• What is being asked: Rewrite the passage on electronic voting, starting at "It's not done" and ending at "isn't much else.", with "electronic voting" changed to "e-voting".

• Extract:
****************

Languages like python, ruby, php et. all. would be a great place to start prototyping these sorts of systems since they can provide critical proof of concept.
Once they get the process flow figured out and rock solid then you take that and prot it over to a proofable language and hardware. MANY such systems are created on vanilla PC hardware with scripting languages snd then when the whole thing is figured out, it is then ported to the hardware in a language that can be paired down to the bare essentials to get the job done.
Hey KID! Yeah you, get the fuck off my lawn!
It's not done at quite that low a level, but that is effectively how India does it. Dedicated devices that do a limited number of one-way writes.
It's a nation of a billion people with a huge land area, a hojillion languages, and far from universal literacy, and they still have electronic voting. And it's one system. And it works.
seriously.
All we get for electronic voting is some speed. There isn't much else.
My core problem with the e-vote happens to be that the vote record is not verifiable without a human having to trust enabling technology. When elections end up in the court room, those human readable records happen to matter. If we e-vote, it's going to be impossible to discuss voter intent, because no direct record of the voter intent will exist.
Those of us, who do take the civics seriously, happen to be concerned about that.
There is a chain of trust between voter and the record of the vote used for the tally. With physical media, this chain of trust is unbroken. Voter can see the record and verify it against their intent. We then have an enduring record of the voter intent.
With an electronic proxy, this chain of trust is broken. Voter cannot directly see the record of the vote used for the tally, and therefore is forced to trust the electronic proxy, because the use of enabling technology is a required element of the process. The record we have then is what the machine though the voter intent was, not an actual record of the voter intent. Secondly, the voter then must trust the feed back given to them as being one and the same as the vote record itself.
Where there is a proxy, there can and will be abuses.
Sorry. I see absolutely no value add coming from e-voting. The speed is nice, but arguably it's not something preferable.
There are paper systems, such as the Oregon and Washington Vote By Mail system that act as a hybrid. Counting is done electronically in one central location, where all the physical vote records are aggregated. Challenges, audits and all the other classic election doubt remedies, up to and including a physical hand count, under the public eye, remain possible, meaning disputes can be settled in a court of law in a verifiable and trustworthy way.

****************

• Record extracts:
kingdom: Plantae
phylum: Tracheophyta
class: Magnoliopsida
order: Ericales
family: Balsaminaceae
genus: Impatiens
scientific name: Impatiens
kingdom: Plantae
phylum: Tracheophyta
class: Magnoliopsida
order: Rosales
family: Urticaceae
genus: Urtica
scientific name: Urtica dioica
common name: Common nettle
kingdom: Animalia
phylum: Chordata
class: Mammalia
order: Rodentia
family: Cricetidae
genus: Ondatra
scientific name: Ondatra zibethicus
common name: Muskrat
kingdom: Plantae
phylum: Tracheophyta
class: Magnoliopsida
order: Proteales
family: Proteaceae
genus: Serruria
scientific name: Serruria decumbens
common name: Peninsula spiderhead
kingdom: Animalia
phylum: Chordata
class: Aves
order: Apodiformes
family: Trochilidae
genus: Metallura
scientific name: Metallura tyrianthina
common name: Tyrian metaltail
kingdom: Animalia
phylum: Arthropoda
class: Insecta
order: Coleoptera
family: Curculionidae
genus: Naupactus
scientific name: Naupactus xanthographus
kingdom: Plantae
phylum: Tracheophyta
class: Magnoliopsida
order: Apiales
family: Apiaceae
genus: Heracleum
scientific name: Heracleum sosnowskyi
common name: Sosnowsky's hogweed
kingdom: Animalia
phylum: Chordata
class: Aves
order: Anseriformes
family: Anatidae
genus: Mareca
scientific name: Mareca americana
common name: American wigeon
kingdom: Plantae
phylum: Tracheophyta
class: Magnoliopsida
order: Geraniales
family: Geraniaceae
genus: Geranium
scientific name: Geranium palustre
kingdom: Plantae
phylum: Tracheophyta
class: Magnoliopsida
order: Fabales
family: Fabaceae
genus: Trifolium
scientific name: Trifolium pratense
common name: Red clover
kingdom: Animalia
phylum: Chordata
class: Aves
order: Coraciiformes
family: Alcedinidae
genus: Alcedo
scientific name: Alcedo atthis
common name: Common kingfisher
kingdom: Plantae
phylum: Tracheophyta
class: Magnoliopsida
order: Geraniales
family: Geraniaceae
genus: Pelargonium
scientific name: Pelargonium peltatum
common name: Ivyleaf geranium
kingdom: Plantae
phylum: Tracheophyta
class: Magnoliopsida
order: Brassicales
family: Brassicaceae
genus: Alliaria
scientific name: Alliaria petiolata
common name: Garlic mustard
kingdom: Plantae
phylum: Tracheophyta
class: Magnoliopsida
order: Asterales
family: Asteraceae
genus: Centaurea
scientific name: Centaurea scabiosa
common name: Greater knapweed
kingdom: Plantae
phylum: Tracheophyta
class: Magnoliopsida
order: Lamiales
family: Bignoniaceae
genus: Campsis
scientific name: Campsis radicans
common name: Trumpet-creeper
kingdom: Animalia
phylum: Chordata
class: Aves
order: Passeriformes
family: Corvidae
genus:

****************

• Exercise result:
It's not done at quite that low a level, but that is effectively how India does it. Dedicated devices that do a limited number of one-way writes.
It's a nation of a billion people with a huge land area, a hojillion languages, and far from universal literacy, and they still have e-voting. And it's one system. And it works.
seriously.
All we get for e-voting is some speed. There isn't much else.